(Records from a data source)
┏━━

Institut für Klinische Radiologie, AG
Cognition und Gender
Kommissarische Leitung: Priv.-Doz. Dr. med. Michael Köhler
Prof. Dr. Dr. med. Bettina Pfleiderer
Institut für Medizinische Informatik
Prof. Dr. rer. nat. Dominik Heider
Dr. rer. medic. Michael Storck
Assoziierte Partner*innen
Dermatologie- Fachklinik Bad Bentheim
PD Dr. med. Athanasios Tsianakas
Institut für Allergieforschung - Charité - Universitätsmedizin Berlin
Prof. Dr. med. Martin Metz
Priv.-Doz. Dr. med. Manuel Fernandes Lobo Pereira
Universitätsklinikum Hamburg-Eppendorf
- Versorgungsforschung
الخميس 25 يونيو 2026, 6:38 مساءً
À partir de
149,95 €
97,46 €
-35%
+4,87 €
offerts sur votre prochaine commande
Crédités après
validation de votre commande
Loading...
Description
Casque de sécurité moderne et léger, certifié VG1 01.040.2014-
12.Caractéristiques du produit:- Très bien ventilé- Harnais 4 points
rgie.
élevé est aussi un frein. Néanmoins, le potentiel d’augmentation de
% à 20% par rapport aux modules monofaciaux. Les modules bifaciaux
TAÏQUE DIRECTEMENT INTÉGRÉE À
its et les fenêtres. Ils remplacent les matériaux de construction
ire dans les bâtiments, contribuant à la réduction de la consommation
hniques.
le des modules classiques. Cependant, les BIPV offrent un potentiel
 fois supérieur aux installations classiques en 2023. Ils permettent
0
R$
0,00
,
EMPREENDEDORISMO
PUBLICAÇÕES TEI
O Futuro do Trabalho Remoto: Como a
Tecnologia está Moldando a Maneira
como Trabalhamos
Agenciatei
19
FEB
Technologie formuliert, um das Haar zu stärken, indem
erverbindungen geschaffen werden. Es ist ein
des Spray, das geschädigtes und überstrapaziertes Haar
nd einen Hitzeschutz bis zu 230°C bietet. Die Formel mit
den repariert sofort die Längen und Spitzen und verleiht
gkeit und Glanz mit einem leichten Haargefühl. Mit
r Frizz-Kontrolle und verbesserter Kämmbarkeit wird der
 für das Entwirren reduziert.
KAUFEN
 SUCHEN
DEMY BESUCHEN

┗━━

WHAT TO PRODUCE —
Reply with the number of lines in the entries that hold the word "commande", and add no other words.

WRITTEN REPLY —
2